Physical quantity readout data
:::::
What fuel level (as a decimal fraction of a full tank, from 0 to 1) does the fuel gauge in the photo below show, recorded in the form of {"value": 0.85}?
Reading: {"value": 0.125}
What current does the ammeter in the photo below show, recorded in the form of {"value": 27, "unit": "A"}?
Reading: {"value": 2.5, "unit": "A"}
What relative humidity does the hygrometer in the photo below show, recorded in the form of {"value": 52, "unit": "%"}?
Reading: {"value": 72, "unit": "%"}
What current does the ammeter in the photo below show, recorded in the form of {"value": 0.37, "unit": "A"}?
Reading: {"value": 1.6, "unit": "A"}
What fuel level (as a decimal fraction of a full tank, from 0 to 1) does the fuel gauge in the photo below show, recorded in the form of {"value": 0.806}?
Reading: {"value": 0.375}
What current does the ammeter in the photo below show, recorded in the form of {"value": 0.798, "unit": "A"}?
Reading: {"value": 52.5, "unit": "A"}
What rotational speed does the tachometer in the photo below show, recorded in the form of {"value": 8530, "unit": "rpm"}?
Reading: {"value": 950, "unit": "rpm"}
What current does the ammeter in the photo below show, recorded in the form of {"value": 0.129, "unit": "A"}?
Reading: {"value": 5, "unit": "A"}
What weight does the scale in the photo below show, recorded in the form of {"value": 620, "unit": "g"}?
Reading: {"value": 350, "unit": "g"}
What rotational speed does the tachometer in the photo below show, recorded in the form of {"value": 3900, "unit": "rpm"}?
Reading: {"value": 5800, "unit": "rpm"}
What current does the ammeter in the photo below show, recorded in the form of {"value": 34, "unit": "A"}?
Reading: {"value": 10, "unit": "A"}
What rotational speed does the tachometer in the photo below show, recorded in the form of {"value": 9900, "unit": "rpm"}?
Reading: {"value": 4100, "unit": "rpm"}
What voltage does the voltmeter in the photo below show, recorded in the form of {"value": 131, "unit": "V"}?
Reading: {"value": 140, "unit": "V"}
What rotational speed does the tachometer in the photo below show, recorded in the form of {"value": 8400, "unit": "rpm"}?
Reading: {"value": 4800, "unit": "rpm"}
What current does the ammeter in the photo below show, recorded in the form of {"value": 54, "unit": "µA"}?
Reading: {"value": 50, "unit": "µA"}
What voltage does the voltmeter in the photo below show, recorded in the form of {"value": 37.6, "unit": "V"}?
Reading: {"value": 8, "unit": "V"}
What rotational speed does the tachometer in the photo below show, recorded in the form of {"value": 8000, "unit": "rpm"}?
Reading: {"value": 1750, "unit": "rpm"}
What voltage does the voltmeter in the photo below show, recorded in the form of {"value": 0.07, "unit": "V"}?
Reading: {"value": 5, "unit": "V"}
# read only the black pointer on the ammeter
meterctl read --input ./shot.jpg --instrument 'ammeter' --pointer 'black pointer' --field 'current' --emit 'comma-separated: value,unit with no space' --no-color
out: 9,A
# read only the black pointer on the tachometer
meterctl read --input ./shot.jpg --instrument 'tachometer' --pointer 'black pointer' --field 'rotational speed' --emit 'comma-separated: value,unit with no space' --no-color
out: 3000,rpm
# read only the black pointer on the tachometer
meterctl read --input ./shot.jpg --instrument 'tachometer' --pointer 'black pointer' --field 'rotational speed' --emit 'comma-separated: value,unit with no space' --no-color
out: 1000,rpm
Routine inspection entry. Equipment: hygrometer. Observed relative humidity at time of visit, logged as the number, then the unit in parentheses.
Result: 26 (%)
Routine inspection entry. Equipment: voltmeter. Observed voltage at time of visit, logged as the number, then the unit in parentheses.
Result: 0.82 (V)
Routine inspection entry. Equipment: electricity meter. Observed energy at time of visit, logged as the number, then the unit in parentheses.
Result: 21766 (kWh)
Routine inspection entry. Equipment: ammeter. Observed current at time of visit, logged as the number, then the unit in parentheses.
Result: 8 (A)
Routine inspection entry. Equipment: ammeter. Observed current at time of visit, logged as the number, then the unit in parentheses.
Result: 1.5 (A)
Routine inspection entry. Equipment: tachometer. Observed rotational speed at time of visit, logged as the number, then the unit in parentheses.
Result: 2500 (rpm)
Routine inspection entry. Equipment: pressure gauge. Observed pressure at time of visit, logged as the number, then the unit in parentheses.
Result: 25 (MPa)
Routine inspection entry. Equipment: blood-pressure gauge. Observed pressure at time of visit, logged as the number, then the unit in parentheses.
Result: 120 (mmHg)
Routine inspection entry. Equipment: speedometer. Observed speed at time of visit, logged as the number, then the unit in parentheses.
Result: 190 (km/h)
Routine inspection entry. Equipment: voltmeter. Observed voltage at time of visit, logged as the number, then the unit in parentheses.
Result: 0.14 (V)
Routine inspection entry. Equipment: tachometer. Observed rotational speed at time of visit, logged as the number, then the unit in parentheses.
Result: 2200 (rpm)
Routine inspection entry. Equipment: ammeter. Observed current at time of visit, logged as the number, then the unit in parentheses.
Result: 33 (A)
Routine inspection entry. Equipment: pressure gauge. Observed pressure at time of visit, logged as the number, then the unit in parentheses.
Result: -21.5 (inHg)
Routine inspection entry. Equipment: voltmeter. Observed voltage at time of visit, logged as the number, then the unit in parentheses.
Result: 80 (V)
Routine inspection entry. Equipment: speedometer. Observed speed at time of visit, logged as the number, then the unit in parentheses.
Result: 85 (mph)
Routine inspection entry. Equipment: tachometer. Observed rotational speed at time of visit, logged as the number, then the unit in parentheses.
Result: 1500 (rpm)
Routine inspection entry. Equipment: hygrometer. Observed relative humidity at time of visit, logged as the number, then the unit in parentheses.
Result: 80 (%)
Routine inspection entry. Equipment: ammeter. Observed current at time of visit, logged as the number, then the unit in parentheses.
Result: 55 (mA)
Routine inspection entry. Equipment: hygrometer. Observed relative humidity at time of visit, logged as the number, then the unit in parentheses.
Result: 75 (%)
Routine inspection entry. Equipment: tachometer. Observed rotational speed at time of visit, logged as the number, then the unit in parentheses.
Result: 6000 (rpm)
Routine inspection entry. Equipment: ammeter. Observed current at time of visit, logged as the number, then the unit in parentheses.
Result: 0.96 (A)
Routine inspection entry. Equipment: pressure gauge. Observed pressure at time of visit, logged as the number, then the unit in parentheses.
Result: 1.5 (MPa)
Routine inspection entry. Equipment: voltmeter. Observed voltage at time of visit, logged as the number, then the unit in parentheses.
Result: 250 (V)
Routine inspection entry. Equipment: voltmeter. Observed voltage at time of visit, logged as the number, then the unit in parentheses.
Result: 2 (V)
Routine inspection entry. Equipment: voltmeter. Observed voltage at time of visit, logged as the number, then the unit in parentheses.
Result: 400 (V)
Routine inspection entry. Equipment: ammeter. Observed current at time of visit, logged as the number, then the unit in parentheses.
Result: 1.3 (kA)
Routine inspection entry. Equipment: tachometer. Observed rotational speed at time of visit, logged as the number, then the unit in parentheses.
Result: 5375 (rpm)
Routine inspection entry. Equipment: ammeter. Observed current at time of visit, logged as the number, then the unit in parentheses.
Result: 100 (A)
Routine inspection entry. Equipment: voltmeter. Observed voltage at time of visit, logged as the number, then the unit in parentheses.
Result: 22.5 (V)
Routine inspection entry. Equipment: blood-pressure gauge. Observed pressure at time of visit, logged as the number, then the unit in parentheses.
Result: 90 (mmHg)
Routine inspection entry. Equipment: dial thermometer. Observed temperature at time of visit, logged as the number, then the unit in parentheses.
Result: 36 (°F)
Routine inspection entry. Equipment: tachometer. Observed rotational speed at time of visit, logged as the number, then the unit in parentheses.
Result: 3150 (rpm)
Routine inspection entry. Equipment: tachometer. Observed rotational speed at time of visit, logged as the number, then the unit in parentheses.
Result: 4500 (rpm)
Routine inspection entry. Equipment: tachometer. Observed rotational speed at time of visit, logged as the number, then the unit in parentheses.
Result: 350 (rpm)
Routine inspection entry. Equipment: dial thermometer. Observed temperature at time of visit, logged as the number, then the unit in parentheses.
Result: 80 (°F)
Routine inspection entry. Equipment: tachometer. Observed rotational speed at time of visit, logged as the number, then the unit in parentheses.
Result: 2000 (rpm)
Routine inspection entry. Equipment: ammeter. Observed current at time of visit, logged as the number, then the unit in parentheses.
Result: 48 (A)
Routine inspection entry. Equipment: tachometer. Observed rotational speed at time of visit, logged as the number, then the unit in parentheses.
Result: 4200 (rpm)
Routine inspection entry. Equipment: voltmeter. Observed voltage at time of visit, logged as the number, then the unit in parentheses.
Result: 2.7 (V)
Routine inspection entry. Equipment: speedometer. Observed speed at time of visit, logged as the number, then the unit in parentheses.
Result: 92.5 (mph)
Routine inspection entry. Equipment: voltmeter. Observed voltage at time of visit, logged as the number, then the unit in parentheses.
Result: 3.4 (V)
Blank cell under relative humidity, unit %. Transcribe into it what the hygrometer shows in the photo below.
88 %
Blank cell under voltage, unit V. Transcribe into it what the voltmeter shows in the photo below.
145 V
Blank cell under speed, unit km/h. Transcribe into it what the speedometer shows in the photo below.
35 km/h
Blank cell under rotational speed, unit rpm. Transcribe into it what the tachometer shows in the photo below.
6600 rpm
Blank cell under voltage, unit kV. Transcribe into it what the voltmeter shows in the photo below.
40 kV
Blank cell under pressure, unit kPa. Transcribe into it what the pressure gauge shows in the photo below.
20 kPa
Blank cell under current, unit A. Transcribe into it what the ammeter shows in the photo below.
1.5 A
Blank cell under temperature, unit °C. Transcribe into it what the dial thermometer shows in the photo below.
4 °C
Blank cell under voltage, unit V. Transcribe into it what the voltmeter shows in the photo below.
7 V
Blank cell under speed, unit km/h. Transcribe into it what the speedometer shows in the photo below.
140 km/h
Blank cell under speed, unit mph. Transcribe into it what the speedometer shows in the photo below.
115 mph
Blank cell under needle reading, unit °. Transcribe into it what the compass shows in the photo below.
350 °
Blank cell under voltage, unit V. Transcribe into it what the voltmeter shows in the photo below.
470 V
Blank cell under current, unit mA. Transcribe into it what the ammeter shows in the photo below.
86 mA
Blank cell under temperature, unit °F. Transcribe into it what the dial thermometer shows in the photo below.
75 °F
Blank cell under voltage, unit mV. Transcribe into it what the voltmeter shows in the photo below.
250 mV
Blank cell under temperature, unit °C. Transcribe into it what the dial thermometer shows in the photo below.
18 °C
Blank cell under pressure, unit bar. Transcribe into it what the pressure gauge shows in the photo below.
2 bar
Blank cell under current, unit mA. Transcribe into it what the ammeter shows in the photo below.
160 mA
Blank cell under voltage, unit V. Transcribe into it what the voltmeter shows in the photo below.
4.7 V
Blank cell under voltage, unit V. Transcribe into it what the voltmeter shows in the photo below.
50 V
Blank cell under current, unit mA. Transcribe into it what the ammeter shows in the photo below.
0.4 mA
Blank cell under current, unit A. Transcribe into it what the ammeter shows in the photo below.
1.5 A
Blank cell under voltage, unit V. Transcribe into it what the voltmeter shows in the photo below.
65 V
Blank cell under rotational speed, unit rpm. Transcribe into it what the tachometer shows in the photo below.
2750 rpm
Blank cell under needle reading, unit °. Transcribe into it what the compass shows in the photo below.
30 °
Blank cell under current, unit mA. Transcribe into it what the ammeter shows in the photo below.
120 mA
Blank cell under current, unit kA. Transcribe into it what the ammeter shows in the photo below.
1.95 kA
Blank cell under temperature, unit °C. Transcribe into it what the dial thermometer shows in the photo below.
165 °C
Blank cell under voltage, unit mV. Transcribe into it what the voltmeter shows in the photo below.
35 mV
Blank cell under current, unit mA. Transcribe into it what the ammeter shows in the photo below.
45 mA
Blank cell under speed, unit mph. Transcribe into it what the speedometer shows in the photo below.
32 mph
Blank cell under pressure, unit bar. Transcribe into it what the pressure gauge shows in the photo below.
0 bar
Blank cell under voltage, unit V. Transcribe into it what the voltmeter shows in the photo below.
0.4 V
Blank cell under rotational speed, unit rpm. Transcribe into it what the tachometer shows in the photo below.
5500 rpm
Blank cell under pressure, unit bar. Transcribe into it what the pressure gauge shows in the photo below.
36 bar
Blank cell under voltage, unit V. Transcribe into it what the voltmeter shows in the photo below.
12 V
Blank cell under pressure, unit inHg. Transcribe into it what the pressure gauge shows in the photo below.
:::::
### Exercise brief
Gather every line of the data above that contains the word "fuel", copying each line in full. Case counts, so match capital and small letters exactly.

### Solved problem
What fuel level (as a decimal fraction of a full tank, from 0 to 1) does the fuel gauge in the photo below show, recorded in the form of {"value": 0.85}?
What fuel level (as a decimal fraction of a full tank, from 0 to 1) does the fuel gauge in the photo below show, recorded in the form of {"value": 0.806}?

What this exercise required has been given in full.